Kyoto The Kyoto Prize Symposium began Tuesday morning at Point Loma Nazarene University, where winners of the Kyoto Prize, Japan’s highest private award for lifetime achievement in advanced technology, basic science, and the arts and philosophy, met with students, faculty, and the media at the opening luncheon. Other local universities will host laureate lectures for the symposium on March 21 and 22.
Each November, the Inamori Foundation gives the Kyoto Prize in Kyoto, Japan. The Inamori Foundation was established by Dr. Inamori, the founder of Kyocera International. The U.S. presentation is in San Diego each spring as the Inamori Foundation Board and Dr. Inamori bring Laureates for lectures, celebrations, and presentations.

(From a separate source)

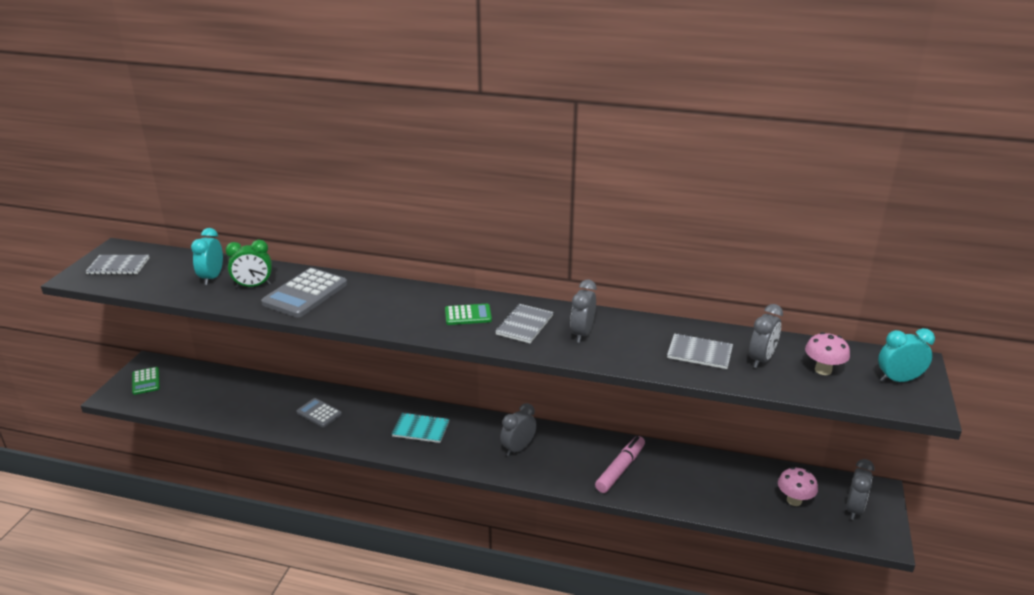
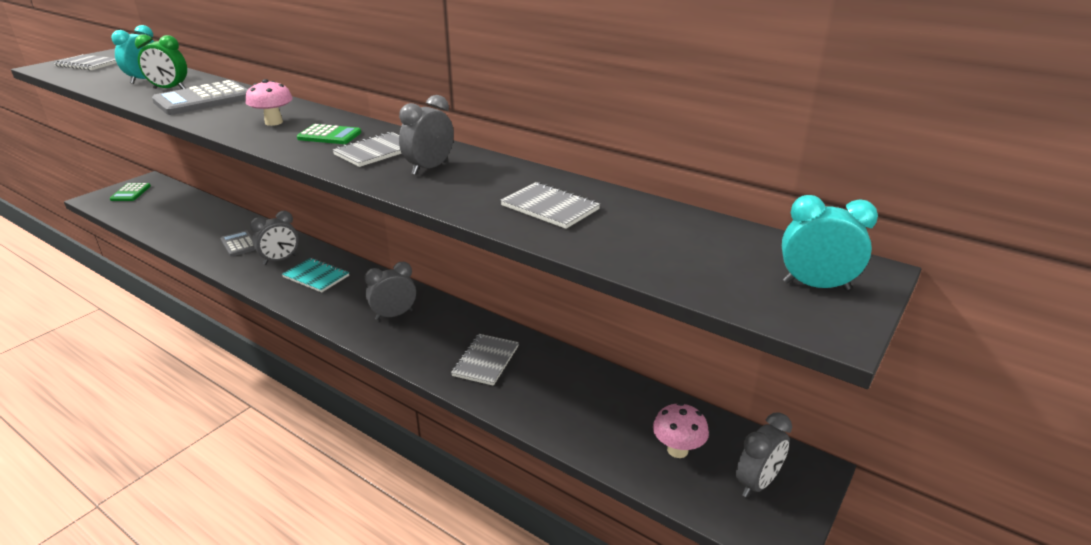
camera: 20 degrees right, 0 degrees up
(620, 469) = (485, 361): pink marker -> grey notebook
(761, 359) = (626, 227): grey clock -> grey clock (280, 260)
(823, 370) = (704, 254): pink mushroom -> pink mushroom (274, 122)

In 2011, PLNU became an official co-host university for the Kyoto Prize Symposium, joining San Diego State University, UC San Diego, and the University of San Diego. This is PLNU’s sixth consecutive year hosting events on campus.
“It’s a great honor because of the work of Dr. Inamori in recognizing such substantial achievements through these laureates,” said PLNU President Bob Brower.
“It’s also an honor to have the higher education community in San Diego, the four universities, in such a cooperative supporting effort to provide really an introduction to world-class scholars and researchers.”
Each of the four co-host universities is awarded a grant of $50,000 a year for four years from the Inamori Foundation. PLNU will use its grant to establish the Inamori Science Scholars Program, which will provide scholarships for students conducting scientific research.
The Kyoto Prize is awarded to individuals whose life works have benefitted humankind’s scientific, cultural, and spiritual development. This year’s laureates are materials scientist John Werner Cahn, astrophysicist Rashid Alievich Sunyaev, and Kabuki actor Tamasaburo Bando V.